Ницше является именно тем, кем он сам себя признавал, - самой чуткой совестью нигилизма. Решающий шаг, который нужно сделать бунтарскому духу, скачок от отрицания идеала к секуляризации идеала. Поскольку спасение человека недостижимо в Боге, оно должно совершиться на земле. Поскольку миром никто не управляет, человек с того момента, как он принимает мир, должен взять эту задачу на себя, что ведет к высшему человечеству. Ницше требовал управления будущим человека' "На нашу долю выпадет задача управлять землей". И еще "Приближается время, когда надо будет бороться за власть на земле, и эта борьба будет вестись во имя философских принципов". Таким образом Ницше возвестил XX в. Но если Ницше возвестил его, то именно потому, что ему была понятна внутренняя логика нигилизма, и потому, что он знал: одним из итогов нигилизма является господство. Тем самым Ницше подготовил это господство.

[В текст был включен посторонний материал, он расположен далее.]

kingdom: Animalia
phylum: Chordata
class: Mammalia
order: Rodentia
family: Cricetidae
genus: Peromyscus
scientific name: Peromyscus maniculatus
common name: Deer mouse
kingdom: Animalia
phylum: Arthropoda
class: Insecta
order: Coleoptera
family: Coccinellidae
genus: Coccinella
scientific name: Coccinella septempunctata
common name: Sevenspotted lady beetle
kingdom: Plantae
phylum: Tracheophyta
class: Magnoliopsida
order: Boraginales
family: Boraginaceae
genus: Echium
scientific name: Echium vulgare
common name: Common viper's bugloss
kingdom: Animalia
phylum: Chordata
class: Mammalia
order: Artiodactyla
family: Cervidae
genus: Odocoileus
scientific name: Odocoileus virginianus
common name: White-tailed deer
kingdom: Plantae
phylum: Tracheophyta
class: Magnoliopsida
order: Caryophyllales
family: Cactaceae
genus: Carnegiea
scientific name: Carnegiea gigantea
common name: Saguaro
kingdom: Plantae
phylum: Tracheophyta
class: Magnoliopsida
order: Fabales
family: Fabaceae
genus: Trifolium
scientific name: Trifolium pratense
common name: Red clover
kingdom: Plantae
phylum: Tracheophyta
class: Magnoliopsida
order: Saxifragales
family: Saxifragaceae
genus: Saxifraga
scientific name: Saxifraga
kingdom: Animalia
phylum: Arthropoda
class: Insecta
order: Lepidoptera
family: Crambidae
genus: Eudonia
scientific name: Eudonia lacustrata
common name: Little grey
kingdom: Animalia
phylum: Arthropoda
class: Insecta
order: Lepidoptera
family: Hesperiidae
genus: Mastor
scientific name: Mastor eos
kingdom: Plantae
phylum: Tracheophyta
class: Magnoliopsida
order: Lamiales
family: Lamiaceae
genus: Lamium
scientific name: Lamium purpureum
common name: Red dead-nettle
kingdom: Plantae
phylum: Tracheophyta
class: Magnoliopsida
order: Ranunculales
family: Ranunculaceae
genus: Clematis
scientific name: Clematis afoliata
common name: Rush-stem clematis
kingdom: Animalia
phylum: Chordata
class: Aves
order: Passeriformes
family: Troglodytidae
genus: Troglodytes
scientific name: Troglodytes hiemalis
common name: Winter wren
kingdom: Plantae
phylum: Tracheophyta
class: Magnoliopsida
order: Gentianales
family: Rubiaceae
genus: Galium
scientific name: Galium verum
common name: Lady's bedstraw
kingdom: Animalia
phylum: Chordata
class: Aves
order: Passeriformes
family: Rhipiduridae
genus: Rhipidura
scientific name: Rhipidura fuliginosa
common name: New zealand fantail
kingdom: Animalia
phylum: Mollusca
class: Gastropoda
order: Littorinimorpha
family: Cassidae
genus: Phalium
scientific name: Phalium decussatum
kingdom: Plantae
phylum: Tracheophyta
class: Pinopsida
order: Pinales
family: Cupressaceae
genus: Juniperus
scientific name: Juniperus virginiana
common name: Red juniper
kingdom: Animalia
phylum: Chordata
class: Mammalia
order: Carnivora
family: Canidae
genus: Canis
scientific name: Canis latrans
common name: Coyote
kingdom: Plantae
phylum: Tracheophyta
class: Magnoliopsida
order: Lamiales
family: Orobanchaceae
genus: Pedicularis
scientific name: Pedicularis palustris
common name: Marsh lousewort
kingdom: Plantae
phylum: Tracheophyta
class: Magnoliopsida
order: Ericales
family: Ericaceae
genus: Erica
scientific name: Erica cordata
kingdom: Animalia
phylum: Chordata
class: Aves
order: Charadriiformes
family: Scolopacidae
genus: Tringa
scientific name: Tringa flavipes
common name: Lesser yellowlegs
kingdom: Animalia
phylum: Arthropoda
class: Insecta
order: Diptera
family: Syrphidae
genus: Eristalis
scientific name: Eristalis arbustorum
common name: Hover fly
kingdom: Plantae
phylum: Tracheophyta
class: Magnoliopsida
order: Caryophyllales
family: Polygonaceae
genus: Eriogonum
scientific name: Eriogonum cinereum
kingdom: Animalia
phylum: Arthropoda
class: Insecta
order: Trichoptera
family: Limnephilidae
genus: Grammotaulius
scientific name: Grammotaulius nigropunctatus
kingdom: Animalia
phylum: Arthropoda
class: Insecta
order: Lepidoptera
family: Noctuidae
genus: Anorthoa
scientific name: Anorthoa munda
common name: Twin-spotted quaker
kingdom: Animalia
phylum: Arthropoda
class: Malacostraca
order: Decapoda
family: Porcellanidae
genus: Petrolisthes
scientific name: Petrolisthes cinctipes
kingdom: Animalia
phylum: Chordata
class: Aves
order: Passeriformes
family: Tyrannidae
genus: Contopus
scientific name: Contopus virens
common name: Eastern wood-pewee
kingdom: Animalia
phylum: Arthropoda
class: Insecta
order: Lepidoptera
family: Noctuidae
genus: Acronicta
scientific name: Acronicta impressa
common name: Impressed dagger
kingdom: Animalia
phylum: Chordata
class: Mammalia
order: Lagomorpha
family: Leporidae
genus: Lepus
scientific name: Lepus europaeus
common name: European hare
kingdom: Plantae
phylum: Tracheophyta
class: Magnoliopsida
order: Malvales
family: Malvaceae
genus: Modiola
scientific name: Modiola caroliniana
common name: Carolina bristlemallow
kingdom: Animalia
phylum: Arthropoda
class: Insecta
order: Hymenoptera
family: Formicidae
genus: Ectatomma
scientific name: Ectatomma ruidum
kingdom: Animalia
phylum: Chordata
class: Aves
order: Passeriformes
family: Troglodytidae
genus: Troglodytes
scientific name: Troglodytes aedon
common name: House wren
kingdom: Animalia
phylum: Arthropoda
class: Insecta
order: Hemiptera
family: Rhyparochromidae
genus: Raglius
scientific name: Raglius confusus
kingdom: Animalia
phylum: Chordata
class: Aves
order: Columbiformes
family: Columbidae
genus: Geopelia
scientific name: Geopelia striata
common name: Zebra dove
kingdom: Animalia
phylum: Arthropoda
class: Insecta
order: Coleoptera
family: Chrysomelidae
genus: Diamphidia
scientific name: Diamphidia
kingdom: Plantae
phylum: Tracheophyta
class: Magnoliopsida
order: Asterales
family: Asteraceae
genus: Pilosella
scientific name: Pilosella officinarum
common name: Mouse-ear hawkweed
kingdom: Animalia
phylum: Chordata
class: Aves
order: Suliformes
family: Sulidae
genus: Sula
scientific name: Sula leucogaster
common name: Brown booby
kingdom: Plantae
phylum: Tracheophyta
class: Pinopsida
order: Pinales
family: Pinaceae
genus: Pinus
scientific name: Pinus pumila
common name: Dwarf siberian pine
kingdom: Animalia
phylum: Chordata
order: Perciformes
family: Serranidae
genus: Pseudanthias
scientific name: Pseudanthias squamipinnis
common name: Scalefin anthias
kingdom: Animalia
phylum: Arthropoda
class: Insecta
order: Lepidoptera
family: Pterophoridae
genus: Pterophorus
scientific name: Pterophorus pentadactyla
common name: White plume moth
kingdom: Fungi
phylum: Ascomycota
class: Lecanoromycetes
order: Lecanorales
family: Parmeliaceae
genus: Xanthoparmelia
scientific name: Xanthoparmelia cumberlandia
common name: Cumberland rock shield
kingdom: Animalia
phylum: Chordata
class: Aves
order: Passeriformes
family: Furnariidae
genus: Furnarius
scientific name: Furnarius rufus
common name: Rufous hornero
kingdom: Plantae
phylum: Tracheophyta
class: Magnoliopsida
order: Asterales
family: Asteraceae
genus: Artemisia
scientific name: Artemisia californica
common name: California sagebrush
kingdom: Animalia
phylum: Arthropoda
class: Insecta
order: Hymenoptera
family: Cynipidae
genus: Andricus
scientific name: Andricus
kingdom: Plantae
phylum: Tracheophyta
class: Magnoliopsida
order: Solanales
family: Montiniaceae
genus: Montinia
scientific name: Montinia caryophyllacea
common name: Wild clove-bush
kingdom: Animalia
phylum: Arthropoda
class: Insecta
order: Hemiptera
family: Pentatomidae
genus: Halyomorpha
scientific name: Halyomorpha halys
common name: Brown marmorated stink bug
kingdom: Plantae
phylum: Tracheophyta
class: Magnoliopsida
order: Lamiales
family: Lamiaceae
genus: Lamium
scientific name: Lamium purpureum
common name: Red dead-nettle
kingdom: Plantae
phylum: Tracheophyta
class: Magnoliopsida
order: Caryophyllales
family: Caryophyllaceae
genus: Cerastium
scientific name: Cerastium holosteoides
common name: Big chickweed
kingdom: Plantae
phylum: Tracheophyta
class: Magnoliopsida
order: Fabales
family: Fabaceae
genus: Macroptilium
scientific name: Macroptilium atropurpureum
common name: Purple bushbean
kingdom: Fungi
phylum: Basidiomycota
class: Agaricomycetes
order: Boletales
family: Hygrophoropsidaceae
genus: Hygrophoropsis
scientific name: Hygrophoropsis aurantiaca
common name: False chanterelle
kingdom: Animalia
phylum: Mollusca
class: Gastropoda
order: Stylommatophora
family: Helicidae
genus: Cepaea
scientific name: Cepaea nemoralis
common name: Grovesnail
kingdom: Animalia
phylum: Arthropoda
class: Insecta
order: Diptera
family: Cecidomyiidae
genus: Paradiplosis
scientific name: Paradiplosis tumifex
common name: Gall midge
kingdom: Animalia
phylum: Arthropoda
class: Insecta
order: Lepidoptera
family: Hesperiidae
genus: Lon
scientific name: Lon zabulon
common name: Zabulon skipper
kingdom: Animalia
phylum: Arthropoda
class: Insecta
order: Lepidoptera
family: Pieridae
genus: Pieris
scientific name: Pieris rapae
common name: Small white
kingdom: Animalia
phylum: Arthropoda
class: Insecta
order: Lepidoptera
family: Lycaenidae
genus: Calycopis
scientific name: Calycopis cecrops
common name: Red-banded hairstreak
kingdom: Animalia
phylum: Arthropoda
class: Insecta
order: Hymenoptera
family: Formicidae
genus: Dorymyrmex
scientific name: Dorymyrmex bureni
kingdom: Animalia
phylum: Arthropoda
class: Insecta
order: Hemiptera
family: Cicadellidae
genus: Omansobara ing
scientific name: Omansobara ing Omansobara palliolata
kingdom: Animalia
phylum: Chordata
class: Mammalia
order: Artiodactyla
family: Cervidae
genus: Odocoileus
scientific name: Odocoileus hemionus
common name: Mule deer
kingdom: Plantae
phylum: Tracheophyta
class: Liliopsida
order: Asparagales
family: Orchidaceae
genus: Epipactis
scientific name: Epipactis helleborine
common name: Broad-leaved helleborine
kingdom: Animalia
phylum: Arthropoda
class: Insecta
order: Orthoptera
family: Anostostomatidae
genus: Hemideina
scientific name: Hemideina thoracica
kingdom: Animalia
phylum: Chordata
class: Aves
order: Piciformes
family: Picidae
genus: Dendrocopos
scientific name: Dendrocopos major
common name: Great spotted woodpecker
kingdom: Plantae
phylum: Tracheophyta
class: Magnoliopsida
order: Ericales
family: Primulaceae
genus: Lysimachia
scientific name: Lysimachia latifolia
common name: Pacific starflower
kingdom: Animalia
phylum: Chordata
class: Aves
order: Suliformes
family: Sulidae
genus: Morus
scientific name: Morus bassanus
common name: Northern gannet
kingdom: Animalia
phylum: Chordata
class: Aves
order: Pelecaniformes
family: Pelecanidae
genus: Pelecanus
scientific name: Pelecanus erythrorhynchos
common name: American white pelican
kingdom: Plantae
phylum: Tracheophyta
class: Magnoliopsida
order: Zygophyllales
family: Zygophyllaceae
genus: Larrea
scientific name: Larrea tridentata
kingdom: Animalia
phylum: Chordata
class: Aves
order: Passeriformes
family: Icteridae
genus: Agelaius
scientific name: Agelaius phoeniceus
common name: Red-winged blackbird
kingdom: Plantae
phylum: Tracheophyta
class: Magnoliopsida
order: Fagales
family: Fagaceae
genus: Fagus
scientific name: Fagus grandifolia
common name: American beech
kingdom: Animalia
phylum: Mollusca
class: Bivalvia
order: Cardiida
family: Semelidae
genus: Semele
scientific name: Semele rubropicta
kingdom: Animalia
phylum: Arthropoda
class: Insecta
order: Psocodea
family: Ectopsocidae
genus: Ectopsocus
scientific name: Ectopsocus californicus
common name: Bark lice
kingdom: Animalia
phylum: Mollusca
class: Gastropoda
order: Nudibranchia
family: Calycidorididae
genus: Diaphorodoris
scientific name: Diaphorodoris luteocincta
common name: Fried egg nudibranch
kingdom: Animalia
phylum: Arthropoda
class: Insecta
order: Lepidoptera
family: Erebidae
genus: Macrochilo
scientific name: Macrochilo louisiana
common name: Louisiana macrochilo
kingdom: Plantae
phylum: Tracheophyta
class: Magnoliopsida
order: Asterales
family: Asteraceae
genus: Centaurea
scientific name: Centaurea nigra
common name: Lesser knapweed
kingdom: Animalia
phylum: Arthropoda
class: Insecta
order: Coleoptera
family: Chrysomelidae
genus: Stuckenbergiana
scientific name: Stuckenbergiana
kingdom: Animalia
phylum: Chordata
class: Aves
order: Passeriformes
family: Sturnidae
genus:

Для человека без Бога существует такая свобода, какой ее представлял себе Ницше, то есть свобода одиночества. Бывает свобода полудня, когда колесо мира останавливается и человек говорит "да" тому, что есть. Но то, что есть, находится в становлении. Нужно сказать "да" становлению. В конце концов свет угасает, ось дня клонится вниз. Тогда история начинается вновь, и в истории нужно искать свободу; истории нужно сказать "да" Ницшеанство, теория индивидуальной воли к власти, было обречено вписаться в тотальную волю к власти. Оно было ничто без мирового господства. Очевидно, Ницше ненавидел либеральных мыслителей-гуманистов. Слова "свобода духа" он воспринимал в их самом крайнем смысле - как божественность индивидуального духа. Но Ницше не мог помешать либеральным мыслителям исходить из того же факта, из которого исходил он сам, - смерти Бога, и не мог помешать тому, чтобы следствия оказались для них одинаковыми. Ницше прекрасно видел, что гуманитаризм есть не что иное, как христианство, лишенное высшего оправдания, сохранившее конечные цели, отвергнув первопричины. Но он не заметил, что доктрины социалистической эмансипации в силу неумолимой логики нигилизма должны были взять на себя то, о чем мечтал он сам, - сотворение сверхчеловечества.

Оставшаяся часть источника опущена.